TRUMP: No, I didn't say 10 years...
FORTUNE: How much of the debt could you pay off in 10 years?
TRUMP: You could pay off a percentage of it.
FORTUNE: What percentage?
TRUMP: It depends on how aggressive you want to be. I'd rather not be so aggressive.
The kindest interpretation of this and other similar episodes is that businessman, CEO and Republican presidential candidate Donald Trump simply doesn't know anything about the federal budget and the U.S. economy. A more cynical reading is that Trump is a pathological liar, the most venal kind of profit-seeking con man. Judging from the polls, more and more people apparently believe both.

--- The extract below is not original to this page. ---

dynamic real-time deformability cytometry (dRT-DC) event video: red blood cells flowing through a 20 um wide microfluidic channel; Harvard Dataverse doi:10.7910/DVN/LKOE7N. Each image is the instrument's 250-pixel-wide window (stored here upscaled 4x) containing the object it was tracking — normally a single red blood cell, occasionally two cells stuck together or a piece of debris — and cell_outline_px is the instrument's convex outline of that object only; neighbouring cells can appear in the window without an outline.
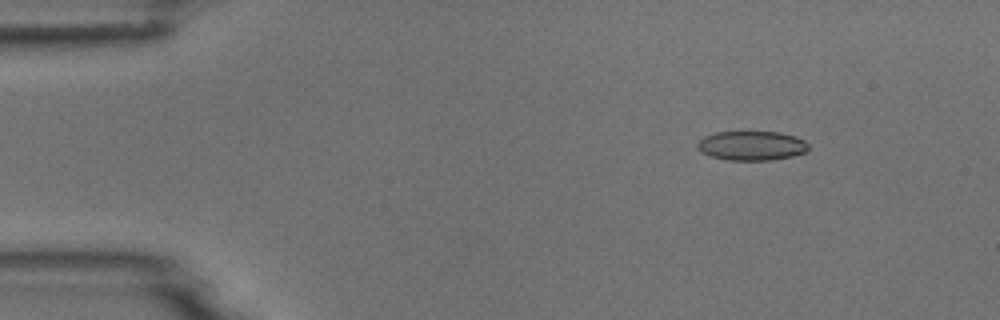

So, too, do more and more of his fellow tycoons. A recent survey of Fortune 500 CEO's found that the leaders of America's largest companies clearly prefer Democrat Hillary Clinton over The Donald by a 58 to 42 percent margin. They are joined by former Bush Treasury Secretary Henry Paulson, now a Clinton supporter because "a Donald Trump presidency is unthinkable." (For his part, Trump now claims he never heard of Paulson.) And then there's Paul Singer, the Republican bag man who helped funnel tens of millions of dollars to Mitt Romney's Super PAC in 2012. As he put it to CNBC:
"I think if he [Trump] actually stuck to those policies and gets elected president, it's close to a guarantee of a global depression, widespread global depression."
Back in April, economists were surprised and confused by Trump's prediction that the United States is headed for a "very massive recession." It most certainly is, but only if Donald J. Trump is elected president of the United States.